Em outro nível de análise, afirma Bendix, tais ideologias são, em parte, racionalizações oportunas e convenientes para os problemas que confrontam o

empreendedor, ou para o que é considerado o interesse material de um grupo; e, em parte, resultado de padrões de resposta historicamente cumulativos que existem entre grupos sociais. Ou seja, as ideologias são formuladas por meio de uma interação constante entre contingências atuais e heranças históricas – ideologias são racionalizações limitadas pelos legados históricos que fazem parte da estrutura social de um país. Assim, as ideologias podem ser explicadas somente parcialmente como racionalizações autointeressadas: elas são também resultado do legado de instituições e ideias “adotadas” por cada geração. Assim, podemos dizer que a emergência de uma ideologia é um tipo de processo institucionalizante com características típicas do pilar cognitivo, que enfatiza a importância das interpretações subjetivas das ações, ou seja, os símbolos e significados, a dimensão subjetiva da realidade social.

Ademais, as ideologias afetam e refletem a ação sem necessariamente envolver convicção pessoal dos atores ou seus porta-vozes. A maioria dos empregadores e administradores se engaja nesse ataque e defesa ideológico quase como algo natural. Eles estão imbuídos daquelas ideias em voga entre seus companheiros, apesar de não necessariamente empregarem seu interesse nelas. Dito isso, Bendix ressalta que a força de uma ideologia gerencial não depende da eloquência de porta-vozes articulados, mas sim da facilidade com a qual os problemas práticos podem ser expressos pelos próprios empregadores e administradores em termos dos “argumentos” que a tradição e a notoriedade contínua trazem à mente. Ou seja, a força e popularidade de tais ideologias dependem do quanto são adequadas à experiência de empregadores e administradores, assim como das “ondas” de costumes e modas presentes entre eles (BENDIX, 1963), com base em sua legitimidade cognitivo-cultural.

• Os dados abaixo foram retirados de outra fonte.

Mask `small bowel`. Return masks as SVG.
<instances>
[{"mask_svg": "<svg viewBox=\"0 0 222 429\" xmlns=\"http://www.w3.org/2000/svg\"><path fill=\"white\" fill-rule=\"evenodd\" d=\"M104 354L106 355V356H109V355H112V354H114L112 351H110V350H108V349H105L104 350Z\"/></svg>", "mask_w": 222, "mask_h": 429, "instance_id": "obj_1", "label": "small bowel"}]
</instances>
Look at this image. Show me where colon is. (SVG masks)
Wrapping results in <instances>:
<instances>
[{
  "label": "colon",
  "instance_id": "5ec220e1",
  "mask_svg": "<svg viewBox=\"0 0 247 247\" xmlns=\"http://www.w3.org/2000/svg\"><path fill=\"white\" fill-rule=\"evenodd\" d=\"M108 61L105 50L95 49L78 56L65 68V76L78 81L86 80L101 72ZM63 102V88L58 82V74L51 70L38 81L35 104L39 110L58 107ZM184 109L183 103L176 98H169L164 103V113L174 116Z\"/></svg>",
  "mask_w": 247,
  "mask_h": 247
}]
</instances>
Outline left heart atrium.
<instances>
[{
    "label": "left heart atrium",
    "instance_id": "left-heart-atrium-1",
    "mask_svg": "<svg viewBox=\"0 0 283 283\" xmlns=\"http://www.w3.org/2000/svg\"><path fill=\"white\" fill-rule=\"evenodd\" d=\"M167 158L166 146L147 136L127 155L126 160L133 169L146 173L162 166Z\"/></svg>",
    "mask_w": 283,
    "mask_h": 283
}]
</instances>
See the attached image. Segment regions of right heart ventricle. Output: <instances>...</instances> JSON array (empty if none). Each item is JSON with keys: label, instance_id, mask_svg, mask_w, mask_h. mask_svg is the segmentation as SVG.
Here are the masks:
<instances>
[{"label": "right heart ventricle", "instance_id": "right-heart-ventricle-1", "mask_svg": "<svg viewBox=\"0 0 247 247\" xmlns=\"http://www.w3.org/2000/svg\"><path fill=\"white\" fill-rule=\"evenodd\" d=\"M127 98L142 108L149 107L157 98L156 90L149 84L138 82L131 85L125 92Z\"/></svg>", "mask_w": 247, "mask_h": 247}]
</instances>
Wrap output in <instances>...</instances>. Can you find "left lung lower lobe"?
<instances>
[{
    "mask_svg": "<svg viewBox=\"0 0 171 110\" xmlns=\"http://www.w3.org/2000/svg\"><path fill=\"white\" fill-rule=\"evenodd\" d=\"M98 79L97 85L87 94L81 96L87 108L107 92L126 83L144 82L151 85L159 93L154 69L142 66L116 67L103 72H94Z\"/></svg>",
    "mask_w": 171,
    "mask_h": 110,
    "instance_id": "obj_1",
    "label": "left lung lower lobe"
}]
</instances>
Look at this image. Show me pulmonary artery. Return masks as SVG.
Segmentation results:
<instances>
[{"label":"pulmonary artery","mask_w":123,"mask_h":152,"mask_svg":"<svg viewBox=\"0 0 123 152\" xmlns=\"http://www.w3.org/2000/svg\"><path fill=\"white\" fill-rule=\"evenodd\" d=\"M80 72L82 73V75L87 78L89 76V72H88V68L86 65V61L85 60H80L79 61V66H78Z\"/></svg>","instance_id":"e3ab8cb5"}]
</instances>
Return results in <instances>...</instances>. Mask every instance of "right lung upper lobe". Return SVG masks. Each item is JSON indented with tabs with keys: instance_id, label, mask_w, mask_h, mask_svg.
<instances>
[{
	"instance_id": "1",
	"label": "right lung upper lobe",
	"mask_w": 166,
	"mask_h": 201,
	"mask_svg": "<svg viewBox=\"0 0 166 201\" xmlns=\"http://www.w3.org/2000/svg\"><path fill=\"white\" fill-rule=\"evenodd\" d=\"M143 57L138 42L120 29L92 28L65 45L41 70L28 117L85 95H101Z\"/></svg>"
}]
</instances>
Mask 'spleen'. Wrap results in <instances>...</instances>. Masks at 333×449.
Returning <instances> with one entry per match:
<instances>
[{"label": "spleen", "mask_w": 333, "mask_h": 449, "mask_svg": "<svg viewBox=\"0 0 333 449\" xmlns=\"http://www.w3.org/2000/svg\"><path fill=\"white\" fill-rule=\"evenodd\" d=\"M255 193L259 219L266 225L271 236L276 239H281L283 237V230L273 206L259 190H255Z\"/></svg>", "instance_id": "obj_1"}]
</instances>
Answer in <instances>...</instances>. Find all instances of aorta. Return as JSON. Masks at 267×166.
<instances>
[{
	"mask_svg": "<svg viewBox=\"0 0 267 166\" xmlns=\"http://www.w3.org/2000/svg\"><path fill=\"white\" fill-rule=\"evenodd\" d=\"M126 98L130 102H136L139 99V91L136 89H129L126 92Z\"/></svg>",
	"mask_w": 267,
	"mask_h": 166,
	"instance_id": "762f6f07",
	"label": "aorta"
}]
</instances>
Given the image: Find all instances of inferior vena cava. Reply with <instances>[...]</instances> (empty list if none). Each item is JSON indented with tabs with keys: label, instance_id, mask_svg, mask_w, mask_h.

Ideologias são as opiniões que certos grupos de homens mantêm “em exibição pública” (“on public display”). A ambiguidade das ideologias – o fato de afetarem e refletirem a ação – e a falta de envolvimento pessoal dos atores muitas vezes dão a cunha de abertura para novas ideias, ou ao menos para novas ênfases. Assim, é difícil identificar novas tendências das ideologias gerenciais, pois os “novos” e “velhos” temas muitas vezes se misturam como se fossem um, a mesma coisa (BENDIX, 1963). Além disso, há bastante espaço e liberdade para diversidade ideológica, mesmo que o caráter ambíguo e não-comprometido das ideologias

gerenciais facilite a concordância superficial dentre os “membros” da classe social dominante (BENDIX, 1963).